Parece que andamos todos a jogar taco a taco ou desconfiados de quem passa ao nosso lado, como se fosse um inimigo. Todos os dias, polémicas, desmentidos, respostas tortas e crispadas, opiniões a pretender ser moeda única na comunicação. Todos os dias a parecer que as relações sociais e o direito de cidadania e de expressão têm de ser inspirados no prós e contras. Cada vez mais frequentes as manifestações de rua que, anos atrás, eram apenas por razões laborais e hoje, também, para expressar direitos fundamentais à saúde que só este campo dá razões, sem conta, para crispar as pessoas.
É verdade que só o governo fornece matéria de sobra para esta irritação colectiva, que já deixa poucos de fora, pouco mais que a gente que vive longe de Lisboa, que quando sente esmagada ou esquecida, mostra a coragem e a sabedoria da vida que leva consigo. Então não se cala e, como o cego de nascença do Evangelho, que é mandado calar por quem não quer ser incomodado, mas o faz gritar ainda mais. Na persistência teve a cura, porque alguém, por gritava, o ouviu. Mas esse foi Jesus, não o ministro da saúde...
Na vida em sociedade há coisas ambivalentes e difíceis que não se esclarecem só porque sim e não se implementam validamente, só pela força férrea de quem manda.
Há resignação que não é aceitação e a resignação pode sempre levar ao “já basta”.
Quem detém a autoridade, pais, professores, bispos e padres, ministros e subalternos até ao extremo dos agentes de segurança pública, precisa de saber que, se já não é igual quem é chamado a obedecer, também não pode ser igual quem detém a autoridade.
Não se trata de subverter o papel da autoridade, mas sim de a compreender e exercer como serviço, respeito pelos súbditos, sejam eles quem forem, diálogo normal que já ninguém dispensa, nem sequer os miúdos dos jardins-de-infância. Depois, também a consciência de que opiniões não são dogmas e a grandeza de alma para reconhecer que nem sempre o que se mandou estava certo e era o melhor, ou que não foi previamente dialogado e justificado. A teimosia não é força de razão.

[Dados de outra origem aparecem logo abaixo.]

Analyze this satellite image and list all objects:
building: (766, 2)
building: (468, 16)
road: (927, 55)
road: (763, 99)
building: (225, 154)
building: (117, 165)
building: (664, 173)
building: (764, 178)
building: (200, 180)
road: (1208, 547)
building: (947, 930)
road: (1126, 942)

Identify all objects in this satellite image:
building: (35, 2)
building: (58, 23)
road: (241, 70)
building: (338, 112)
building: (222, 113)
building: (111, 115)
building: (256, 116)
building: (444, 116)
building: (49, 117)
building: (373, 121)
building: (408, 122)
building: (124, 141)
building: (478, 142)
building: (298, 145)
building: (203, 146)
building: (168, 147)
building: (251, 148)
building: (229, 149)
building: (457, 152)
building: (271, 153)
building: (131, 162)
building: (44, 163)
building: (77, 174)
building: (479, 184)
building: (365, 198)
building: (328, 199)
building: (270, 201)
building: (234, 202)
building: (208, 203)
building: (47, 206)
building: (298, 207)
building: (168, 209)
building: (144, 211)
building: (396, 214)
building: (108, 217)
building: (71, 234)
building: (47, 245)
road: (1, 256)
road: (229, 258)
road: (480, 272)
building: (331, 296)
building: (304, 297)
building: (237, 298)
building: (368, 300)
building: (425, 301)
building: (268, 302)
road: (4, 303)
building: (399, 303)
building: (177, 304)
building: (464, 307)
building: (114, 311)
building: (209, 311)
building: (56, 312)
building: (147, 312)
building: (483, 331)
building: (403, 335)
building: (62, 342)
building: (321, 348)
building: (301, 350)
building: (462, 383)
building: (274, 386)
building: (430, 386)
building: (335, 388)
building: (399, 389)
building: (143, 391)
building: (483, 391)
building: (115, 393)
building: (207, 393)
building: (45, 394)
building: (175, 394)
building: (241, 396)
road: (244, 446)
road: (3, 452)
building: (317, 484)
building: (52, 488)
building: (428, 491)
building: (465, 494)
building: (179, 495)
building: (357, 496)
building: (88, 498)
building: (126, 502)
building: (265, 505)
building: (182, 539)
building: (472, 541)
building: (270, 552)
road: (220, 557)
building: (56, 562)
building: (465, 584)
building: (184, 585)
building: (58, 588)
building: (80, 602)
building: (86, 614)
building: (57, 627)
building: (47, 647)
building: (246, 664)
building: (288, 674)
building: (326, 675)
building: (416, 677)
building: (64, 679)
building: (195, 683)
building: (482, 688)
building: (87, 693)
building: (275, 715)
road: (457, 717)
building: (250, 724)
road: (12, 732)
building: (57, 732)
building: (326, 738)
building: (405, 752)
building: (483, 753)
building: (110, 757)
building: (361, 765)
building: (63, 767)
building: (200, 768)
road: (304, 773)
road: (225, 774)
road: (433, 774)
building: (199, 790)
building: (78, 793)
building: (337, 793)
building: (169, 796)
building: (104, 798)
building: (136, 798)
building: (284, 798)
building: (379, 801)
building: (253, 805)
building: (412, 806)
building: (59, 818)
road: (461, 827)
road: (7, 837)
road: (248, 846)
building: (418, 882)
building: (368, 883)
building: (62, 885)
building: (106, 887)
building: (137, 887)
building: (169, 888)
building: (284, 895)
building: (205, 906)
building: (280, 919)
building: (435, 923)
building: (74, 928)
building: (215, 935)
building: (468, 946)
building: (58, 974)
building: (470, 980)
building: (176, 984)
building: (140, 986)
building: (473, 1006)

A nível nacional os factos multiplicam-se todos os dias: o lugar do aeroporto, o furor da ASAE, a administração BCP, as medidas precipitadas na saúde, a sobrecarga das urgências já tornadas átrios de morte, o eterno problema das escolas, a polémica lei do tabaco, a dança das pensões de reforma, as leis do trabalho, o disparado custo de vida, os impostos, o desemprego sempre a crescer, enfim e acima de tudo o manifesto desfasamento entre o discurso dos governantes e a vida das pessoas…
Parece que o governo, que até tem tomado medidas necessárias, decidiu ouvir pouco ou mesmo nada, com excepção para os grupos de pressão, escondidos atrás de anonimatos e vénias. Para o povo e seus representantes naturais e as diversas instituições que com ele lidam de perto e sabem interpretar os seus sentimentos e seus desejos não há tempo.
Já alguém disse que as diversas autoridades, e disse-o olhando os governantes, são “ventríloquos”. Como a tentação é de todos, pode estender-se a outros com poder de decisão. Quem fala só para dentro ou só fala de si, dá nota de merecer especial atenção. A comunicação normal é feita com os outros, para que possa ter eco, resposta e parceria colaborante nas decisões a tomar.
Muito deste clima encrespado evitava-se e teríamos mais concórdia e colaboração, se todos valessem por si e fossem mais responsabilizados na resposta às necessidades emergentes. O governo, para poder estimular quem serve e apoiar quem age, tem de ter abertura, proximidade normal das pessoas, diálogo construtivo.
Se entramos no “hoje sim, amanhã não”, jamais se saberá a ponta a pegar na conversa. Isto leva à critica fácil, ao arredar dos mais válidos, ao ascender dos mais inúteis, à escolha de criados de serviço, a que se dispensam opiniões e se favorecem aspirações.